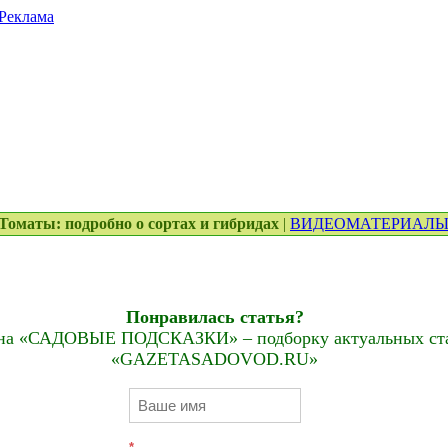
Реклама
. Томаты: подробно о сортах и гибридах
|
ВИДЕОМАТЕРИАЛ
Понравилась статья?
на «САДОВЫЕ ПОДСКАЗКИ» – подборку актуальных стат
«GAZETASADOVOD.RU»
*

» Your objective:
Copy the listing above verbatim; the pictures it contains are to stay out.

» Your solution:
Реклама
. Томаты: подробно о сортах и гибридах
|
ВИДЕОМАТЕРИАЛ
Понравилась статья?
на «САДОВЫЕ ПОДСКАЗКИ» – подборку актуальных стат
«GAZETASADOVOD.RU»
*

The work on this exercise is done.